SUARAMILENIAL.ID, JAKARTA – Pemerintah Provinsi Kalimantan Selatan menyatakan komitmennya mendukung kebijakan nasional digitalisasi penyaluran bantuan sosial (bansos) sebagai upaya menghadirkan sistem yang lebih tepat sasaran, transparan, dan akuntabel.
Dukungan tersebut ditunjukkan melalui kehadiran langsung Gubernur Kalimantan Selatan H. Muhidin dalam kegiatan Sosialisasi Piloting Digitalisasi Bantuan Sosial dan Peran Pemerintah Daerah yang digelar Kementerian Dalam Negeri RI di Gedung Sasana Bhakti Praja, Gedung B Lantai 3 Kemendagri, Jakarta, Selasa (3/2/2026).
Dalam kesempatan itu, Muhidin menegaskan kesiapan Pemprov Kalsel untuk memperkuat koordinasi lintas sektor demi memastikan implementasi digitalisasi bansos berjalan optimal dan memberikan dampak nyata bagi masyarakat.
“Kami siap memperkuat koordinasi lintas sektor agar pelaksanaan digitalisasi bantuan sosial dapat berjalan optimal dan memberikan manfaat nyata bagi masyarakat,” ujar Muhidin yang hadir didampingi Kepala Dinas Sosial Provinsi Kalsel, Muhammad Farhanie.
Kegiatan tersebut diikuti 24 gubernur serta 41 bupati dan wali kota dari berbagai daerah di Indonesia. Para kepala daerah menerima arahan dari Menteri Dalam Negeri melalui Wakil Menteri Ribka Haluk terkait pentingnya dukungan pemerintah daerah dalam perluasan piloting digitalisasi bansos.

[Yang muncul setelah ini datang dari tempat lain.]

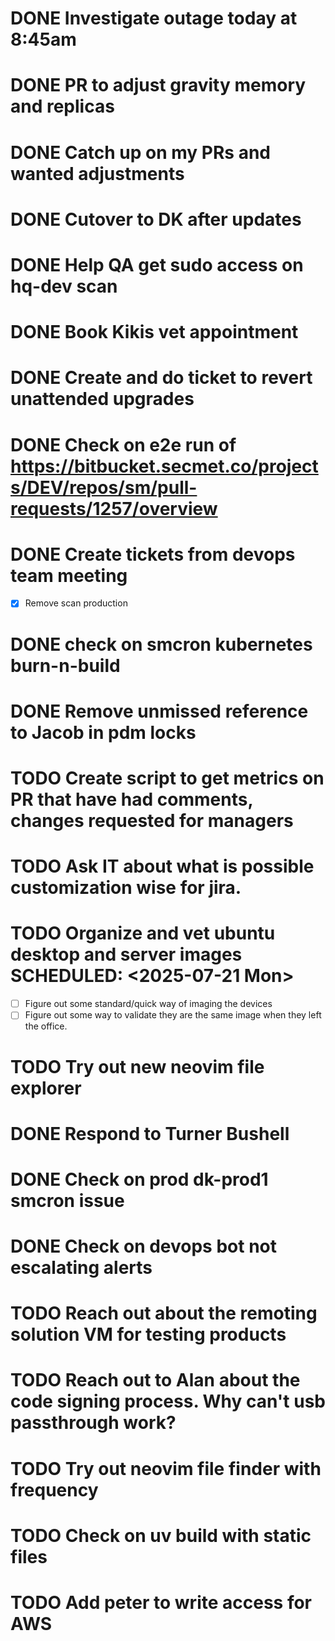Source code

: 
* DONE Investigate outage today at 8:45am
  SCHEDULED: <2025-07-18 Fri> CLOSED: [2025-07-18 Fri 15:34]

* DONE PR to adjust gravity memory and replicas
  SCHEDULED: <2025-07-21 Mon> CLOSED: [2025-07-21 Mon 09:14]

* DONE Catch up on my PRs and wanted adjustments
  SCHEDULED: <2025-07-21 Mon> CLOSED: [2025-07-21 Mon 09:39]

* DONE Cutover to DK after updates
  SCHEDULED: <2025-07-18 Fri> CLOSED: [2025-07-18 Fri 15:34]

* DONE Help QA get sudo access on hq-dev scan
  SCHEDULED: <2025-07-21 Mon> CLOSED: [2025-07-21 Mon 09:14]

* DONE Book Kikis vet appointment
  SCHEDULED: <2025-07-21 Mon> CLOSED: [2025-07-21 Mon 14:13]

* DONE Create and do ticket to revert unattended upgrades
  SCHEDULED: <2025-07-21 Mon> CLOSED: [2025-07-22 Tue 09:23]

* DONE Check on e2e run of https://bitbucket.secmet.co/projects/DEV/repos/sm/pull-requests/1257/overview
  SCHEDULED: <2025-07-22 Tue> CLOSED: [2025-07-22 Tue 11:33]

* DONE Create tickets from devops team meeting
  SCHEDULED: <2025-07-22 Tue> CLOSED: [2025-07-22 Tue 10:38]
  - [X] Remove scan production

* DONE check on smcron kubernetes burn-n-build
  SCHEDULED: <2025-07-22 Tue> CLOSED: [2025-07-22 Tue 09:27]

* DONE Remove unmissed reference to Jacob in pdm locks
  SCHEDULED: <2025-07-21 Mon> CLOSED: [2025-07-22 Tue 11:34]

* TODO Create script to get metrics on PR that have had comments, changes requested for managers
  SCHEDULED: <2025-07-21 Mon>

* TODO Ask IT about what is possible customization wise for jira.
  SCHEDULED: <2025-07-21 Mon>

* TODO Organize and vet ubuntu desktop and server images SCHEDULED: <2025-07-21 Mon>
  - [ ] Figure out some standard/quick way of imaging the devices
  - [ ] Figure out some way to validate they are the same image when they left the office.

* TODO Try out new neovim file explorer
  SCHEDULED: <2025-07-22 Tue>

* DONE Respond to Turner Bushell
  SCHEDULED: <2025-07-22 Tue> CLOSED: [2025-07-22 Tue 15:02]

* DONE Check on prod dk-prod1 smcron issue
  SCHEDULED: <2025-07-22 Tue> CLOSED: [2025-07-30 Wed 16:30]

* DONE Check on devops bot not escalating alerts
  SCHEDULED: <2025-07-23 Wed> CLOSED: [2025-07-30 Wed 16:30]

* TODO Reach out about the remoting solution VM for testing products
  SCHEDULED: <2025-08-01 Fri>

* TODO Reach out to Alan about the code signing process. Why can't usb passthrough work?
  SCHEDULED: <2025-08-01 Fri>

* TODO Try out neovim file finder with frequency 
  SCHEDULED: <2025-08-04 Mon>

* TODO Check on uv build with static files
  SCHEDULED: <2025-08-04 Mon>

* TODO Add peter to write access for AWS 
  SCHEDULED: <2025-08-04 Mon>
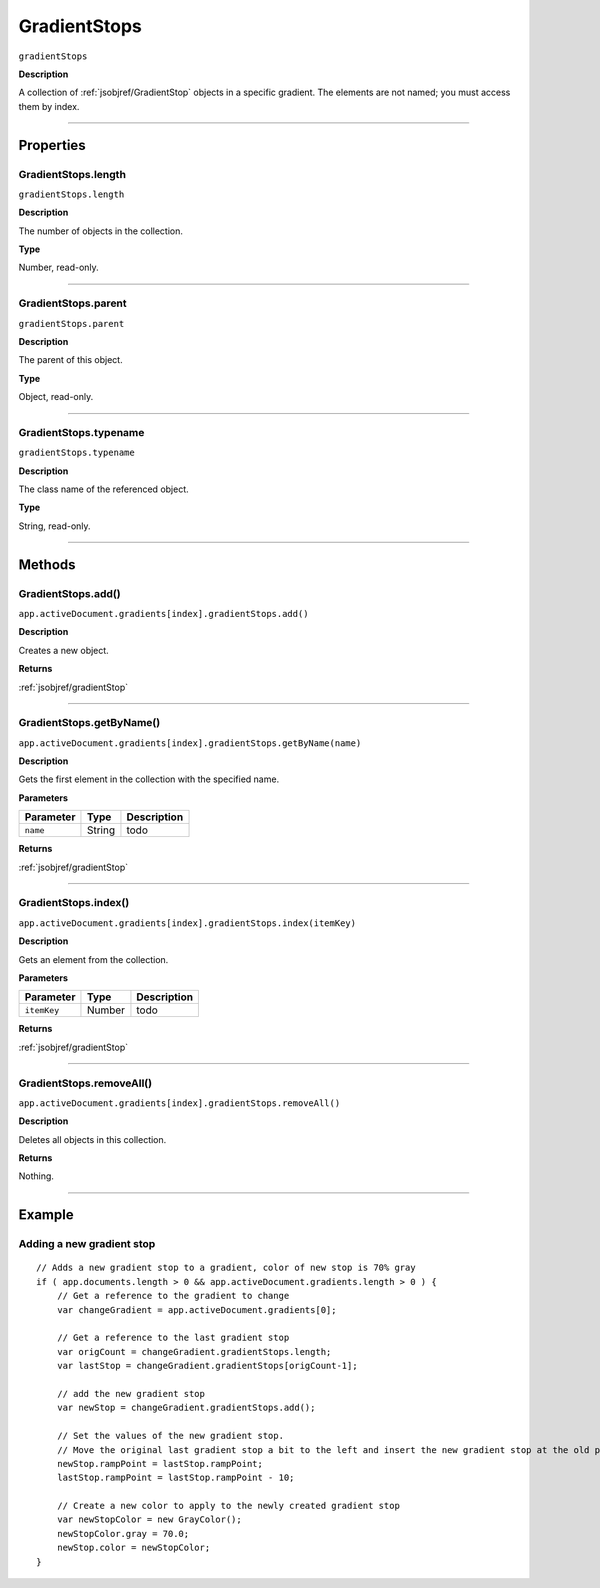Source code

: .. _jsobjref/GradientStops:

GradientStops
################################################################################

``gradientStops``

**Description**

A collection of :ref:`jsobjref/GradientStop` objects in a specific gradient. The elements are not named; you must access them by index.

----

==========
Properties
==========

.. _jsobjref/GradientStops.length:

GradientStops.length
********************************************************************************

``gradientStops.length``

**Description**

The number of objects in the collection.

**Type**

Number, read-only.

----

.. _jsobjref/GradientStops.parent:

GradientStops.parent
********************************************************************************

``gradientStops.parent``

**Description**

The parent of this object.

**Type**

Object, read-only.

----

.. _jsobjref/GradientStops.typename:

GradientStops.typename
********************************************************************************

``gradientStops.typename``

**Description**

The class name of the referenced object.

**Type**

String, read-only.

----

=======
Methods
=======

.. _jsobjref/GradientStops.add:

GradientStops.add()
********************************************************************************

``app.activeDocument.gradients[index].gradientStops.add()``

**Description**

Creates a new object.

**Returns**

:ref:`jsobjref/gradientStop`

----

.. _jsobjref/GradientStops.getByName:

GradientStops.getByName()
********************************************************************************

``app.activeDocument.gradients[index].gradientStops.getByName(name)``

**Description**

Gets the first element in the collection with the specified name.

**Parameters**

+-----------+--------+-------------+
| Parameter |  Type  | Description |
+===========+========+=============+
| ``name``  | String | todo        |
+-----------+--------+-------------+

**Returns**

:ref:`jsobjref/gradientStop`

----

.. _jsobjref/GradientStops.index:

GradientStops.index()
********************************************************************************

``app.activeDocument.gradients[index].gradientStops.index(itemKey)``

**Description**

Gets an element from the collection.

**Parameters**

+-------------+--------+-------------+
|  Parameter  |  Type  | Description |
+=============+========+=============+
| ``itemKey`` | Number | todo        |
+-------------+--------+-------------+

**Returns**

:ref:`jsobjref/gradientStop`

----

.. _jsobjref/GradientStops.removeAll:

GradientStops.removeAll()
********************************************************************************

``app.activeDocument.gradients[index].gradientStops.removeAll()``

**Description**

Deletes all objects in this collection.

**Returns**

Nothing.

----

=======
Example
=======

Adding a new gradient stop
********************************************************************************

::

    // Adds a new gradient stop to a gradient, color of new stop is 70% gray
    if ( app.documents.length > 0 && app.activeDocument.gradients.length > 0 ) {
        // Get a reference to the gradient to change
        var changeGradient = app.activeDocument.gradients[0];

        // Get a reference to the last gradient stop
        var origCount = changeGradient.gradientStops.length;
        var lastStop = changeGradient.gradientStops[origCount-1];

        // add the new gradient stop
        var newStop = changeGradient.gradientStops.add();

        // Set the values of the new gradient stop.
        // Move the original last gradient stop a bit to the left and insert the new gradient stop at the old position
        newStop.rampPoint = lastStop.rampPoint;
        lastStop.rampPoint = lastStop.rampPoint - 10;

        // Create a new color to apply to the newly created gradient stop
        var newStopColor = new GrayColor();
        newStopColor.gray = 70.0;
        newStop.color = newStopColor;
    }
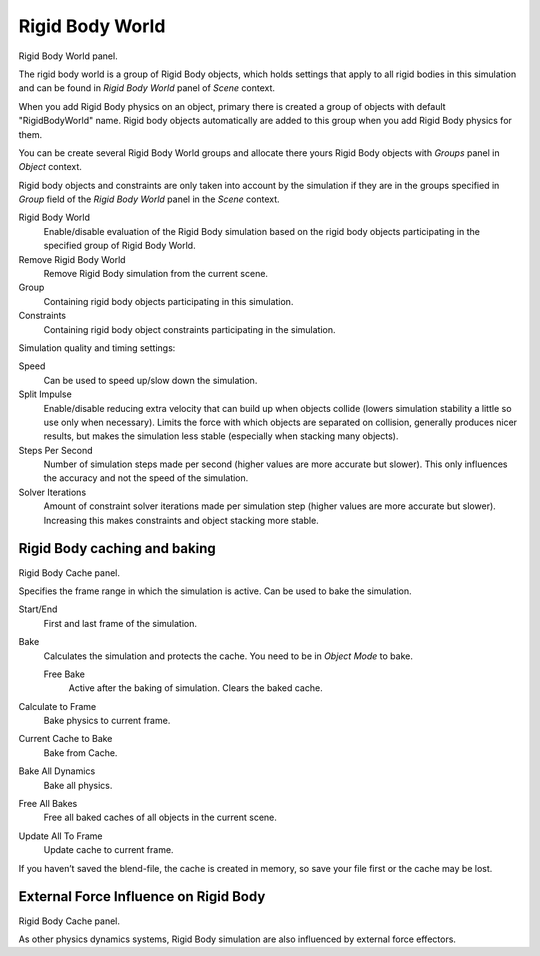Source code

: 
****************
Rigid Body World
****************

Rigid Body World panel.

The rigid body world is a group of Rigid Body objects, which holds settings that apply to all rigid bodies in this
simulation and can be found in *Rigid Body World* panel of *Scene* context.

When you add Rigid Body physics on an object,
primary there is created a group of objects with default "RigidBodyWorld" name.
Rigid body objects automatically are added to this group when you add Rigid Body physics for them.

You can be create several Rigid Body World groups and allocate there yours Rigid Body objects with *Groups* panel in
*Object* context.

Rigid body objects and constraints are only taken into account by the simulation if they are in the groups specified
in *Group* field of the *Rigid Body World* panel in the *Scene* context.

Rigid Body World
   Enable/disable evaluation of the Rigid Body simulation based on the rigid body objects
   participating in the specified group of Rigid Body World.
Remove Rigid Body World
   Remove Rigid Body simulation from the current scene.
Group
   Containing rigid body objects participating in this simulation.
Constraints
   Containing rigid body object constraints participating in the simulation.

Simulation quality and timing settings:

Speed
   Can be used to speed up/slow down the simulation.
Split Impulse
   Enable/disable reducing extra velocity that can build up when objects collide (lowers simulation stability a little
   so use only when necessary).
   Limits the force with which objects are separated on collision, generally produces nicer
   results, but makes the simulation less stable (especially when stacking many objects).
Steps Per Second
   Number of simulation steps made per second (higher values are more accurate but slower). This only influences the
   accuracy and not the speed of the simulation.
Solver Iterations
   Amount of constraint solver iterations made per simulation step (higher values are more accurate but slower).
   Increasing this makes constraints and object stacking more stable.


Rigid Body caching and baking
=============================

Rigid Body Cache panel.

Specifies the frame range in which the simulation is active. Can be used to bake the simulation.

Start/End
   First and last frame of the simulation.
Bake
   Calculates the simulation and protects the cache. You need to be in *Object Mode* to bake.

   Free Bake
      Active after the baking of simulation. Clears the baked cache.

Calculate to Frame
   Bake physics to current frame.
Current Cache to Bake
   Bake from Cache.
Bake All Dynamics
   Bake all physics.
Free All Bakes
   Free all baked caches of all objects in the current scene.
Update All To Frame
   Update cache to current frame.

If you haven’t saved the blend-file, the cache is created in memory,
so save your file first or the cache may be lost.


External Force Influence on Rigid Body
======================================

Rigid Body Cache panel.

As other physics dynamics systems, Rigid Body simulation are also influenced by external force effectors.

Program ini merupakan bagian dari transformasi tata kelola perlindungan sosial berbasis Digital Public Infrastructure (DPI). Ketua Komite Percepatan Transformasi Digital Pemerintah (KPTDP), Luhut B. Panjaitan, dalam arahannya menekankan bahwa digitalisasi menjadi kunci pembenahan sistem pemerintahan, termasuk dalam memastikan bantuan sosial tersalurkan secara efektif.
“Transformasi digital adalah fondasi penting untuk memperbaiki tata kelola bansos agar lebih akurat, efisien, dan akuntabel,” tegasnya.
Sejumlah menteri dan pimpinan lembaga turut memaparkan strategi percepatan digitalisasi, mulai dari integrasi Satu Data Indonesia, penguatan sistem pertukaran data dan infrastruktur digital, hingga pemanfaatan Data Tunggal Sosial dan Ekonomi Nasional untuk memastikan data penerima bansos lebih presisi.
Selain itu, dipaparkan pula rancangan piloting digitalisasi bansos secara end to end, termasuk peran aktif pemerintah daerah dalam mendukung pelaksanaan di lapangan.
Melalui partisipasi ini, Pemprov Kalsel berharap dapat meningkatkan kesiapan daerah dalam mengadopsi sistem digital, sekaligus memperkuat sinergi dengan pemerintah pusat guna meningkatkan kualitas pelayanan perlindungan sosial bagi masyarakat Banua.
Digitalisasi bansos diharapkan menjadi langkah konkret menghadirkan distribusi bantuan yang lebih cepat, tepat, dan bebas dari tumpang tindih data, sehingga manfaatnya benar-benar dirasakan oleh masyarakat yang membutuhkan.